> _WHAT IS NEEDED_
Could you return, word for word, every line from the start of the records through the line containing "family: Podocarpaceae", including that line?

> _RECORDS FOR THIS TASK_
-------
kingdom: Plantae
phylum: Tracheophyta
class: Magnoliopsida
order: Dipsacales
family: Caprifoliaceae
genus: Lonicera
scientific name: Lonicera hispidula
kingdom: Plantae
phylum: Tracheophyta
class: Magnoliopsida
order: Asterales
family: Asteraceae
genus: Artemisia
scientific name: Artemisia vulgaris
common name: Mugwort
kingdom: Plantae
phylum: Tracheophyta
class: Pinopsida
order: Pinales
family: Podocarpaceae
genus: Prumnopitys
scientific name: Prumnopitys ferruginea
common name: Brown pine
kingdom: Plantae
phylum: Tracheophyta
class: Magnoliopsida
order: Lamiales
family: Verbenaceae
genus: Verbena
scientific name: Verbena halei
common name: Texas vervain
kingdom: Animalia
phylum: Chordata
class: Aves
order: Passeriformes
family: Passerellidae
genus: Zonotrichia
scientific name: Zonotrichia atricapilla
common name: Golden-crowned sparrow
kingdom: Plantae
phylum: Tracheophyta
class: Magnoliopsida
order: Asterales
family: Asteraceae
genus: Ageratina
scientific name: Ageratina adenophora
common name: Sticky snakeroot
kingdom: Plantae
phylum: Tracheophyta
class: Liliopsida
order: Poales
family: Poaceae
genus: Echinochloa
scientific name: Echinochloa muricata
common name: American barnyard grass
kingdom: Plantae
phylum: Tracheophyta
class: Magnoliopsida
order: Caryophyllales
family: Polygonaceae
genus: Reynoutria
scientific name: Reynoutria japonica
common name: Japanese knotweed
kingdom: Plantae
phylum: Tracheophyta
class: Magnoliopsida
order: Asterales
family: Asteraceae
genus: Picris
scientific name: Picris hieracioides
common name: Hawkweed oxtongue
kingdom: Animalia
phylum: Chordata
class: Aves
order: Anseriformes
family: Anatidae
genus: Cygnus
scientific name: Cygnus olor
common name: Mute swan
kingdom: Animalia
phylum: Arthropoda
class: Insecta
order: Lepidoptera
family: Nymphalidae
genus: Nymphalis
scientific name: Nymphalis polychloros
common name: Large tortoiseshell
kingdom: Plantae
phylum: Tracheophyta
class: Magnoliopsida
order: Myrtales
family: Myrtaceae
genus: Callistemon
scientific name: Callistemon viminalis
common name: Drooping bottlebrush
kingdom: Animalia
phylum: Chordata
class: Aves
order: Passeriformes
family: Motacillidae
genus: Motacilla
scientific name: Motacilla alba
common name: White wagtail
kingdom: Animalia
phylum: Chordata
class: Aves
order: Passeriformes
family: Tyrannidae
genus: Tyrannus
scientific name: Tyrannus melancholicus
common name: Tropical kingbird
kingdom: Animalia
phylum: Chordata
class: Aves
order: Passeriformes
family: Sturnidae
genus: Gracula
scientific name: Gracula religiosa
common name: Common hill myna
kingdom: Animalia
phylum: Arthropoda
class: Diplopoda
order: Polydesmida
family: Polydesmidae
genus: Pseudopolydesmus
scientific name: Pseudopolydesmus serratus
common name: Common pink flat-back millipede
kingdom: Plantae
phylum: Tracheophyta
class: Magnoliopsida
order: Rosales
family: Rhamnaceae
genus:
-------
> _TASK SOLUTION_
kingdom: Plantae
phylum: Tracheophyta
class: Magnoliopsida
order: Dipsacales
family: Caprifoliaceae
genus: Lonicera
scientific name: Lonicera hispidula
kingdom: Plantae
phylum: Tracheophyta
class: Magnoliopsida
order: Asterales
family: Asteraceae
genus: Artemisia
scientific name: Artemisia vulgaris
common name: Mugwort
kingdom: Plantae
phylum: Tracheophyta
class: Pinopsida
order: Pinales
family: Podocarpaceae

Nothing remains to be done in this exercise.